Dana Steinova travels the world training memory trainers. Based in Prague, she is a specialist in organizing educational activities. She is also the very active secretary general of the European Federation of Older People (EURAG), created in 1962, with 156 member associations in 33 European countries.

She holds degrees from the Institute of Enlightenment, the Economics University, and the Charles University in Prague. She has, over the past 30 years, initiated a wide variety of programs, including the U3A movement in the Czech Republic (1986), reciprocal senior student exchanges with more than 42 exchanges within its first ten years (1991), and founding the first intergenerational non-vocational “University of Free Time” (1993) in the Czech Republic.

She is fascinated by neuroscience and has been deeply involved with memory training since 1993. She founded the Czech Society for Memory Training and Brain Jogging in 1998 and later, the EURAG Memory Training Center in Prague in 2002 with the objective of making training opportunities available worldwide.
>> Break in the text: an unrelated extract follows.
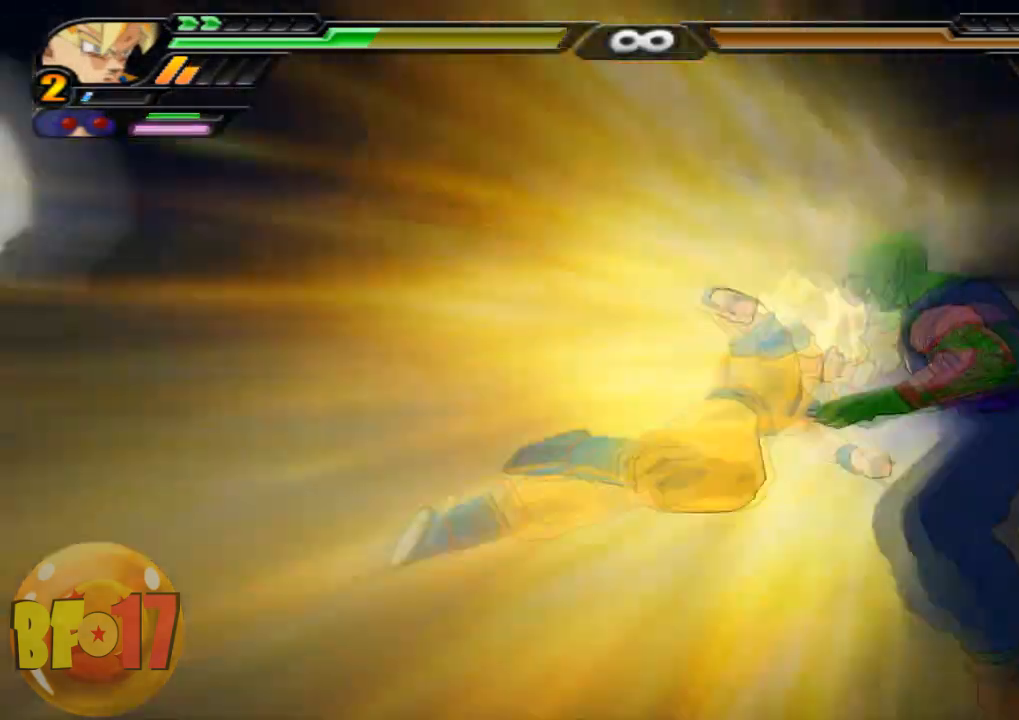
{"buttons": ["TRIANGLE"], "left_stick": "left", "right_stick": "center", "events": [[400, "TRIANGLE", "down"]]}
Since then she has traveled the world extensively to achieve this objective. She organized the first National Day of Memory Training as a part of Brain Awareness Week, the worldwide event launched in 2005 by the DANA Alliance of the Brain and which takes place in March every year. In 2008 it became the National Week of Memory Training and has been growing ever since. In 2016, 309 free lectures were held throughout the Czech and Slovak Republic, attended by 7,781 persons.